Falar, estar, partir da diferença torna-se tarefa complexa, incerta, arriscada, aberta. Com seu corpo equívoco, Vilela consegue dar língua e demarcar certos territórios nascidos da diferença, no tempo, inatual. Evidencia também armadilhas perigosas que podem fazer da diferença apenas diferença sem conceito, que não dá ao conceito testemunho da “singularidade como potência da ideia”. O território da diferença propõe sim uma mudança paradigmática e epistemológica, mas não propõe substituição ou verdade absoluta. Mas pretende investigar os territórios e enxergar as linhas de fugas, forçar limites, procurar relações outras no já conhecido. Por isso, desassossegar, retirar roupas velhas ou lavar as palavras torna-se tarefa necessária para a diferença que surge da repetição do mesmo. Abandonar verdades e/ou leis instituídas e instituintes, que demarcam contornos reconhecíveis e reconhecidos, num movimento aleatório do pensamento de afirmação da potência de vida, cria. Acreditar numa racionalidade aberta, mais que instituir uma abertura, uma liberdade ideal para criação no agora, é saber que a diferença se faz na repetição do mesmo e que é risco querer instituir algo absoluto. As forças estão sempre atuando, por isso, nada está pronto, tudo está em vias de ser feito. Devir. E se Jesus voltasse a terra seria novamente crucificado.

Bibliografia

AGAMBEN, Giorgio. O que é o contemporâneo?: e outros ensaios. Chapecó, SC: Argos, 2009.

AQUINO, Fernando; MEDEIROS, Beatriz de. (Org.) Corpos Informáticos. Performance, corpo, política. Brasília: Editora PPGA, UnB, 2011.

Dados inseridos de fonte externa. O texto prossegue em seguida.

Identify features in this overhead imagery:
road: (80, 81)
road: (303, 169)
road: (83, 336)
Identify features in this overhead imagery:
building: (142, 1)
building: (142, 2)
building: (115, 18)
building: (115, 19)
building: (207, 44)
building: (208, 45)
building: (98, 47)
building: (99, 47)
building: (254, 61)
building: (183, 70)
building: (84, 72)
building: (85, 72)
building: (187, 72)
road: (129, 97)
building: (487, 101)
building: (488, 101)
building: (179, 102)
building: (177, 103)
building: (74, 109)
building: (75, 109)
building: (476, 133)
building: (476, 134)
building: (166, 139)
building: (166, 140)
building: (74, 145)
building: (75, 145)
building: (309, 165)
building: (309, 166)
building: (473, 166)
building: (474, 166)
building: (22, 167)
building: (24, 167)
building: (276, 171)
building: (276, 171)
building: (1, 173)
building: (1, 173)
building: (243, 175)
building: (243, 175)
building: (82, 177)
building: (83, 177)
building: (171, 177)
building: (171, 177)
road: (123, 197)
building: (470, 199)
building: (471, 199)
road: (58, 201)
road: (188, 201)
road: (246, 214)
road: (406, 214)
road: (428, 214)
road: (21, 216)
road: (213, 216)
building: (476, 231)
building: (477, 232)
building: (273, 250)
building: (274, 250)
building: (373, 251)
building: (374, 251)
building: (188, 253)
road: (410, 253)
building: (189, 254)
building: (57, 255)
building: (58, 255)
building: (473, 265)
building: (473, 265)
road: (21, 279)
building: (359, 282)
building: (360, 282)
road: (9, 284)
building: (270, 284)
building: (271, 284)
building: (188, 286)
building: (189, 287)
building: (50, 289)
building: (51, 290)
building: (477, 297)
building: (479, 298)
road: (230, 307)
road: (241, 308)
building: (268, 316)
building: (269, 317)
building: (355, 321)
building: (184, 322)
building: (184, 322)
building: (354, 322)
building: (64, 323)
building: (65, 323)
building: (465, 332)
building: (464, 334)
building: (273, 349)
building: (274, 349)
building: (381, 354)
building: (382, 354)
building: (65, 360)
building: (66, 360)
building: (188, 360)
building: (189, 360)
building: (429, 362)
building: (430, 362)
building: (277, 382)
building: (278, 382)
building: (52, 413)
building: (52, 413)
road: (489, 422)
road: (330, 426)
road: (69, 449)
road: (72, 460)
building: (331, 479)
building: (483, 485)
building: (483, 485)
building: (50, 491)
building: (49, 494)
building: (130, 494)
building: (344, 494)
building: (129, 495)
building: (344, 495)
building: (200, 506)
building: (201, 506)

DELEUZE, Gilles. Como criar para si um corpo sem órgãos. In.:______. e GUATTARI, Félix. 1995-1997. Mil Platôs. Capitalismo e Esquizofrenia. Rio de Janeiro: Editora 34.

ROLNIK, Suely. Ninguém é Deleuziano. 1995. Disponível em http://www.pucsp.br/nucleodesubjetividade/Textos/SUELY/ninguem.pdf Acessado em 06/04/2012.

VILELA, Eugénia. Do Corpo Equívoco – Reflexões Sobre a Verdade e a Educação nas Narrativas Epistemológicas da Modernidade. Braga-Coimbra: Angelus Novus Editora, 1998.


[1] Cartografar é uma atividade típica da geografia, apropriada por Gilles Deleuze como método de pesquisa que visa  a investigar territórios já mapeados em busca de linhas de fuga, no qual há implicação do cartógrafo. Para ver mais Deleuze, G. & Parnet, C. (1998). Diálogos. São Paulo: Escuta.
[2] Referência ao "Livro do Desassossego" – do heterônimo Bernardo Soares, de Fernando Pessoa.

[3] Viviane Mosé. Receita para lavar palavra suja. In.: http://pensador.uol.com.br/frase/MjQ4ODc2/. Acessado em 04/04/2012.
[4] Grupo de Pesquisa Corpos Informáticos, PPG – Arte/UnB.